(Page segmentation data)
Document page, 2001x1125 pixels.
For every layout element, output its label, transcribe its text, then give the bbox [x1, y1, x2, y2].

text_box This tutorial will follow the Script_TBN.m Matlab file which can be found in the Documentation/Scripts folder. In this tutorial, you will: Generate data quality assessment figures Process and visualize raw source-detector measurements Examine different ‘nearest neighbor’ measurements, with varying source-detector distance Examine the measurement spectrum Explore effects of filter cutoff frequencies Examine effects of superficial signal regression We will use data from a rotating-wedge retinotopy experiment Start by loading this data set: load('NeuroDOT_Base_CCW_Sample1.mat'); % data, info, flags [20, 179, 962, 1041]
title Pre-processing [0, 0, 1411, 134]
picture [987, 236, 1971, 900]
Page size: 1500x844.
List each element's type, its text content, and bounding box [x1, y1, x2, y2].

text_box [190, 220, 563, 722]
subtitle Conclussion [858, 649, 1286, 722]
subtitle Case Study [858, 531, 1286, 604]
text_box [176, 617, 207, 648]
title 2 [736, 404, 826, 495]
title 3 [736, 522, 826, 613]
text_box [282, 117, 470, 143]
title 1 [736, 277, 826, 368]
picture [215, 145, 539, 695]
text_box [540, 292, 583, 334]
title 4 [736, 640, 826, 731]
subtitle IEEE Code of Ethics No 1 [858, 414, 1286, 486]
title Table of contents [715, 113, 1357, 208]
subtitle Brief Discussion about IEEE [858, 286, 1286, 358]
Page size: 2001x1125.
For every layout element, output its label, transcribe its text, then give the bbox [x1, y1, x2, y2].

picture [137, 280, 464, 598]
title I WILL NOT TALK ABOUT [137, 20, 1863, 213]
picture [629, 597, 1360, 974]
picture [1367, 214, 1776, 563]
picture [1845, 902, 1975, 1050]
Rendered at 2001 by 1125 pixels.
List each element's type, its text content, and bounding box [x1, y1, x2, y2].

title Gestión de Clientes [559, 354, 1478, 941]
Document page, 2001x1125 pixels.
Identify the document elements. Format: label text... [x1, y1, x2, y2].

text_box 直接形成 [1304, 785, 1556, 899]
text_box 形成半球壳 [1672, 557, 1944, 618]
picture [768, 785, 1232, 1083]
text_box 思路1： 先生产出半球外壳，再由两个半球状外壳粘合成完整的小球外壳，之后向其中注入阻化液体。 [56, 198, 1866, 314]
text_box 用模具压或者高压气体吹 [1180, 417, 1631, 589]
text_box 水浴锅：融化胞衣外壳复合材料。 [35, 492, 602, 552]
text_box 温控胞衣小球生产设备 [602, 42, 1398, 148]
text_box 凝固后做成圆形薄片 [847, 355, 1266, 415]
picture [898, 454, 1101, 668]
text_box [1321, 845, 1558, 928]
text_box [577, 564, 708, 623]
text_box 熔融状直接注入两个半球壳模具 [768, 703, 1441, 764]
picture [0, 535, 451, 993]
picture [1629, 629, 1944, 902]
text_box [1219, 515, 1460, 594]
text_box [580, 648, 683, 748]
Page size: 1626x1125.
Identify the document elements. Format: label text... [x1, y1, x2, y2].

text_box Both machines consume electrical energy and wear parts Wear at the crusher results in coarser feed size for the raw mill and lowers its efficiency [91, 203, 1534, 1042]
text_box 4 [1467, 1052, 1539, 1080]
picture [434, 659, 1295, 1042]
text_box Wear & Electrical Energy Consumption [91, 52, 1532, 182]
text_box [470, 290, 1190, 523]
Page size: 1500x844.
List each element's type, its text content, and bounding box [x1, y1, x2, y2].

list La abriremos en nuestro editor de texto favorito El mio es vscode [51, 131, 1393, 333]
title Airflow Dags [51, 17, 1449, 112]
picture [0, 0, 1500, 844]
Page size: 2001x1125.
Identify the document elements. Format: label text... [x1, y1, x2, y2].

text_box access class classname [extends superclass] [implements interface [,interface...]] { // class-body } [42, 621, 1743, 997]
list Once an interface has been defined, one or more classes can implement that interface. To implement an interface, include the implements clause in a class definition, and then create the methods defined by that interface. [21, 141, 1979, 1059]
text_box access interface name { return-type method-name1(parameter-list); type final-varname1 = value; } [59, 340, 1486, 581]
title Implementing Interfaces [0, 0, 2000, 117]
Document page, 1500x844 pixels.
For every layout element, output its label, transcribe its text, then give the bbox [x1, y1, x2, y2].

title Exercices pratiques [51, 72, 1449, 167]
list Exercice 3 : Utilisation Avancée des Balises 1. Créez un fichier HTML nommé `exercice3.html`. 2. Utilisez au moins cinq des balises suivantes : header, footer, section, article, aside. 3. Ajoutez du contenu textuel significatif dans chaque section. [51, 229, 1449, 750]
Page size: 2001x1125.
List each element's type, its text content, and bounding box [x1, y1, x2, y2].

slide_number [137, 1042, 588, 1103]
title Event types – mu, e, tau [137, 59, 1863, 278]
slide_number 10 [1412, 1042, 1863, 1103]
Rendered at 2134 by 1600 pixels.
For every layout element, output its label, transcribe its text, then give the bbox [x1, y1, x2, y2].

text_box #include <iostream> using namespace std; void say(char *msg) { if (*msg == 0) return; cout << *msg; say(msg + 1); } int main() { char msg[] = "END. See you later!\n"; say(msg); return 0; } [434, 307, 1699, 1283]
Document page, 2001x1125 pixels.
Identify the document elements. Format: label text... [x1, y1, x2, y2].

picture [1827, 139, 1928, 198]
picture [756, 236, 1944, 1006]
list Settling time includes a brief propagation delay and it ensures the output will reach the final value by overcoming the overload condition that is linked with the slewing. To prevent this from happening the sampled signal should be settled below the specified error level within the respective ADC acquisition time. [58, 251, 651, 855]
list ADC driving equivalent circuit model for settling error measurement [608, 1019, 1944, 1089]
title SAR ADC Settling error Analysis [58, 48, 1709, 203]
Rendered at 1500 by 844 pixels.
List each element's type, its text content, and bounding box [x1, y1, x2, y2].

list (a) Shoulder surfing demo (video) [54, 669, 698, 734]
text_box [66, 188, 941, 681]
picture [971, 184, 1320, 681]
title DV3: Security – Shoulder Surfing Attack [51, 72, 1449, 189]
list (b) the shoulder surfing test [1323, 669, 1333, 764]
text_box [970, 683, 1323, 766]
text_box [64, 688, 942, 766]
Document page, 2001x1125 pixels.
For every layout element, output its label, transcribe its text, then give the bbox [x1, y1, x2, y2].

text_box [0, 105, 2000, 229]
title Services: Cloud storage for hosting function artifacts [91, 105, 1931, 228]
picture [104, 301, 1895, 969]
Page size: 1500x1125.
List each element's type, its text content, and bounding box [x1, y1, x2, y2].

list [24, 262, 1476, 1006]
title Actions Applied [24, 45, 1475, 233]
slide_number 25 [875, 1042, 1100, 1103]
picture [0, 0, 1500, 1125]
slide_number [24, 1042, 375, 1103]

### [Job]
The lines to return are those in the entries above that include "Rendered".

### [Task output]
Rendered at 2001 by 1125 pixels.
Rendered at 2134 by 1600 pixels.
Rendered at 1500 by 844 pixels.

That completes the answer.